Adult reading to child ()

It’s a fine line to maneuver between being involved in your child’s school education and smothering them by trying to smooth over every little problem they encounter or pushing them to excel at every academic endeavor. There’s no doubt that all parents want the best for their children; they want them to reach their potential, and generally be happy and well adjusted. In fact, we’d give them the world if we could. And research has shown time after time that children who have parents who take an interest in their education and cultivate parent-school relationships tend to have better academic outcomes than children who don’t.

However, taking your support to the next level and becoming a “helicopter” parent can mean your “help” becomes stifling for your child and an irritation for their teacher. Often, it can do more damage than good, preventing your child to build resiliency, or becoming too dependent on their parent to solve all their problems, school or life-related.

Luckily there is a middle ground, where you can be involved in your child’s life, support them through school and build a productive partnership with your child’s teacher. At the center of this approach is open communication between yourself and your child. Ensure that you make time to chat to them about school everyday without distractions, and take care that you are asking questions and allowing them time to respond. Don’t focus entirely on academics and behavior, but ensure that you ask them about relationships with peers, their favorite and worst part of the day, or what they feel like they accomplished. Try to be positive about school even if your own experiences have tainted your opinion somewhat. Allowing yourself to be available will help to build up a bond of trust, and will show your child that you are in their corner and are happy to listen to what they have to say, no matter how trivial. Another benefit of having daily talks with your child is that you can determine if they are happy with other areas of their lives, which could be negatively affecting their concentration in class.

At home, find out about any homework they have and ask them if they need advice before they begin. Be clear that you won’t be thinking for them throughout the task, and encourage them to do the bulk of it unaided. Allow them to make mistakes, urge them to recheck the work and let them hand those mistakes in if they haven’t been corrected. Sometimes it’s difficult for parents to let their child submit papers full of mistakes, but teachers are interested in real work and are much more able to pick up signs that your child is struggling when the work is completed by the child and not the parent.

Some parents will notice that their child’s work is sub-standard due to laziness or time constraints. Giving honest feedback and advice on how they could improve the homework may be enough to encourage your child to improve it, but if not, hold your tongue and allow them to face the consequences.

Being aware of the assignments due and assessing your child’s effort will also allow you to assess whether or not there is actually a problem, and if your child is in fact struggling with a certain subject or concept. You will be the best judge of whether or not your child needs more help and if you can provide it yourself. If your child is becoming increasingly frustrated or upset then help them if you can but attempt to keep things in perspective and assure them that no learning takes place without mistakes. Should your child get to this stage over a piece of homework then it is definitely worth notifying their teacher.

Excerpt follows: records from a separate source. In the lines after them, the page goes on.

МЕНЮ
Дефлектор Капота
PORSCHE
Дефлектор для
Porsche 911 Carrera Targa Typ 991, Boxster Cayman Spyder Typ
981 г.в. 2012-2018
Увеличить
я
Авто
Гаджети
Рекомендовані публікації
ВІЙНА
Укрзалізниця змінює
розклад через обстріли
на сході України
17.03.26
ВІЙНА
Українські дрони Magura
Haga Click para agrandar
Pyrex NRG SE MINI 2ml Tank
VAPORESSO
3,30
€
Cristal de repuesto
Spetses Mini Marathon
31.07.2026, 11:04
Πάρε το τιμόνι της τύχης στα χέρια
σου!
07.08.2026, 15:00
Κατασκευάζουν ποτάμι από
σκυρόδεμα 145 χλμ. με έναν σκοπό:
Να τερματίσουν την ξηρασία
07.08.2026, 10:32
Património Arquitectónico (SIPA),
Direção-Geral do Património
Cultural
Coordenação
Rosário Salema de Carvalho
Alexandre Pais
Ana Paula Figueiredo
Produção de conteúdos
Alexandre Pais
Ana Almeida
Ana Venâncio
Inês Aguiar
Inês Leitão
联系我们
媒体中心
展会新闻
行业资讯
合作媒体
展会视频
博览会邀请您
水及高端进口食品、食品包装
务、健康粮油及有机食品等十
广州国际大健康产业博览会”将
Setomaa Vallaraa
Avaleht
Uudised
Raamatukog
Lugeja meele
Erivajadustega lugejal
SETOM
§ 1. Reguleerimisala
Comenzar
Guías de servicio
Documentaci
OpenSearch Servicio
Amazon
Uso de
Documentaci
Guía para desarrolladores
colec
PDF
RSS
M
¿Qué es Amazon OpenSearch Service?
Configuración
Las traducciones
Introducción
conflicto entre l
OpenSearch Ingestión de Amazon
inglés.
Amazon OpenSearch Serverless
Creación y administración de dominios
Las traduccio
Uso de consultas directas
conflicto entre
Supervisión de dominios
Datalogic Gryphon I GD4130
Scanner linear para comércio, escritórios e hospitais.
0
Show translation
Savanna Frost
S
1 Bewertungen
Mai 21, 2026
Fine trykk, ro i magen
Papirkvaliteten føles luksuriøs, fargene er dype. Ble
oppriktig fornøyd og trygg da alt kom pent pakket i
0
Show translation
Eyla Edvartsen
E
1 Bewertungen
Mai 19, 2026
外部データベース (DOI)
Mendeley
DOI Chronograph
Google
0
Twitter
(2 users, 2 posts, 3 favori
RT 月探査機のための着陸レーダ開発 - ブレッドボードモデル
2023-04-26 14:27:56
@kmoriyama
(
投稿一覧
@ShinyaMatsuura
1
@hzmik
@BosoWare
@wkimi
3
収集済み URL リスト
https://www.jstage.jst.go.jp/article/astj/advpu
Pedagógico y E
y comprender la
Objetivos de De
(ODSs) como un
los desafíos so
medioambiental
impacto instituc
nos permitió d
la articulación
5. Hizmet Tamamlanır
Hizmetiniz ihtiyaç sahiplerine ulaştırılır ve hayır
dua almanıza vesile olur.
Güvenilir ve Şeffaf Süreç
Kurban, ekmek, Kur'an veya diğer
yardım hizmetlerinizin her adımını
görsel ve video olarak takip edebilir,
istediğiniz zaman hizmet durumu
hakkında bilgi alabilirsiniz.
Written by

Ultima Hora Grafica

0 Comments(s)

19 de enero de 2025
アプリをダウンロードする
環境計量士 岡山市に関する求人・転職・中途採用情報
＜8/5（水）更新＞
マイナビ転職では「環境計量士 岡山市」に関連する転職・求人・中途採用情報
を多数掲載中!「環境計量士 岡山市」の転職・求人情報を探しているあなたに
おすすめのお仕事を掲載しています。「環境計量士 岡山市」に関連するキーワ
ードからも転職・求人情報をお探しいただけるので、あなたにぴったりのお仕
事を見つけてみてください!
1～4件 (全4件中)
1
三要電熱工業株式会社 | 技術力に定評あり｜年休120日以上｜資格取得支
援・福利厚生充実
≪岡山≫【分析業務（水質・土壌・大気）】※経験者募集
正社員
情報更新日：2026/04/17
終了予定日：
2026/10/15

Fostering effective relationships with your children’s teachers will undoubtedly benefit your child during the school year as both adults ultimately want the best for the child. Try to retain objectivity when conversing with your child’s teacher and avoid taking every statement and opinion from your child as gospel. Every teacher is different, so view the teacher not as an enemy, but as a person whose primary aim is for every child they encounter to learn.

Each teacher has a preferred method of keeping in contact with parents and will usually give out at least an e-mail address for parents to use when needed. Keep the emails short, but if there is something specific about your child, let the teacher know. Some teachers may make themselves more available for parents on a regular basis and will be happy to discuss pertinent issues if the parent wishes.

Additionally, do not be afraid to ask for help if you feel unable to help your child at all. Many parents assert that they can’t help their children because they don’t teach things the way that they were taught them in school, or alternatively, they’ve genuinely forgotten how to! Good teachers recognize that this can be true and will help parents to help their children in any way that they can. Not only can teachers help parents personally, but they are likely to have access to or knowledge of other useful resources that can help your child succeed, especially in the subjects where they are making less progress.

Supporting your child’s education doesn’t mean that you need to know every single detail about every learning opportunity. Maintaining an open dialogue with both your child and their teacher and offering support where it may be needed will be adequate to ensure that your child is successful.